It was only after the blue-skinned woman that he began to understand these were not fragments. They were a sequence. A curriculum.

The triangle had been terror, the brute fact of the unknown imposed on him from above. The eyes had been intimacy, the gaze of an intelligence that not only observed him but knew him. The child-figure had been initiation, demanding that he face a presence in his own space and accept its ability to dismantle his fear. The orbs were dialogue, their movements responding to his thoughts, showing him that communication could take forms other than language. And the woman was instruction, embodying divinity in human shape to teach him that matter itself is vibration, that the universe is art, that he is cared for.

Taken together, they formed a story larger than survival. What had begun as a collapse – a man bankrupted, alone, stripped of his past – became the site of revelation. Each visitation arrived when his losses were deepest, and each one suggested that the emptiness he thought was his undoing was in fact a clearing, a space in which new meaning could enter.

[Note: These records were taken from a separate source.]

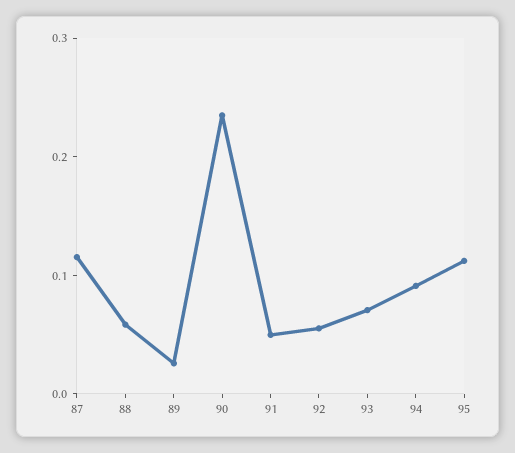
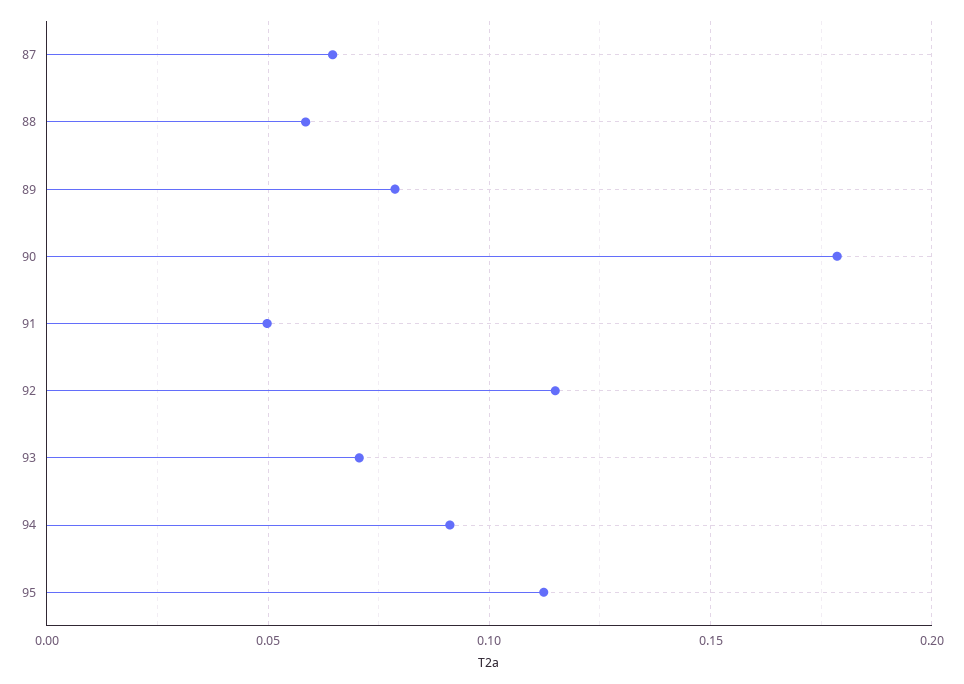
  {
-   "87": 0.12,
+   "87": 0.065,
    "88": 0.06,
-   "89": 0.02,
+   "89": 0.08,
-   "90": 0.24,
+   "90": 0.18,
    "91": 0.05,
-   "92": 0.06,
+   "92": 0.115,
    "93": 0.07,
    "94": 0.09,
    "95": 0.11
  }

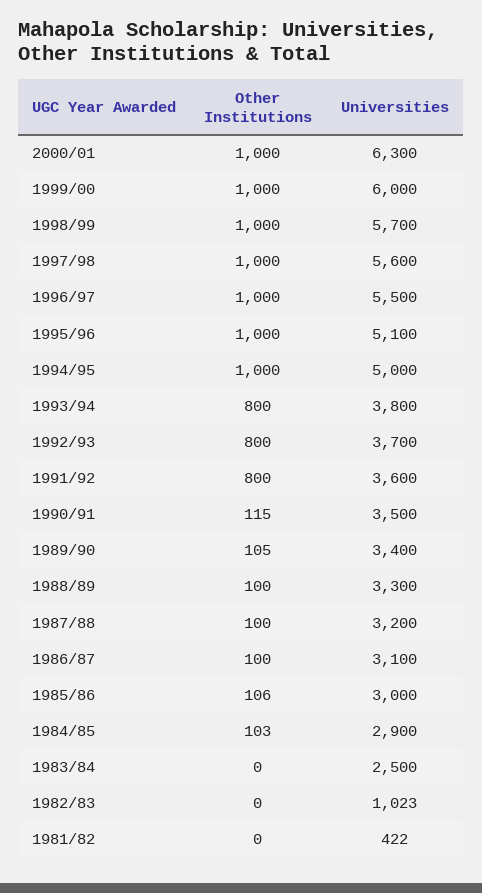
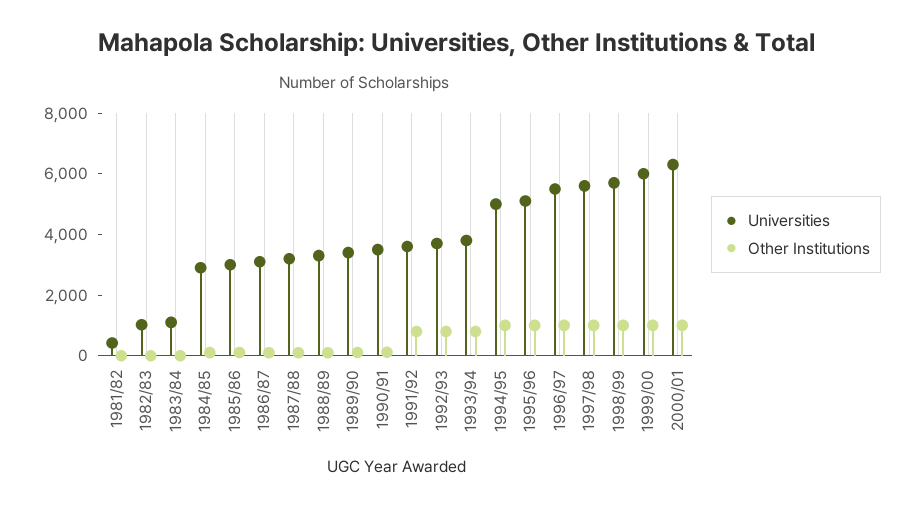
  {
    "Other Institutions": {
      "2000/01": 1000,
      "1999/00": 1000,
      "1998/99": 1000,
      "1997/98": 1000,
      "1996/97": 1000,
      "1995/96": 1000,
      "1994/95": 1000,
      "1993/94": 800,
      "1992/93": 800,
      "1991/92": 800,
      "1990/91": 115,
      "1989/90": 105,
      "1988/89": 100,
      "1987/88": 100,
      "1986/87": 100,
      "1985/86": 106,
      "1984/85": 103,
      "1983/84": 0,
      "1982/83": 0,
      "1981/82": 0
    },
    "Universities": {
      "2000/01": 6300,
      "1999/00": 6000,
      "1998/99": 5700,
      "1997/98": 5600,
      "1996/97": 5500,
      "1995/96": 5100,
      "1994/95": 5000,
      "1993/94": 3800,
      "1992/93": 3700,
      "1991/92": 3600,
      "1990/91": 3500,
      "1989/90": 3400,
      "1988/89": 3300,
      "1987/88": 3200,
      "1986/87": 3100,
      "1985/86": 3000,
      "1984/85": 2900,
-     "1983/84": 2500,
+     "1983/84": 1000,
      "1982/83": 1023,
      "1981/82": 422
    }
  }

Mario’s grief did not vanish. His disappointments remained real. But the encounters threaded his sorrow into a larger fabric, in which ruin could coexist with wonder, and in which personal devastation could sit beside cosmic attention. It left him with a sense not of answers, but of trajectory – that he was being guided, step by step, toward a truth both intimate and immense.

And so he began to live differently, not as a man undone by chance, but as a man being remade by contact with something that insisted his life had purpose beyond what he could measure.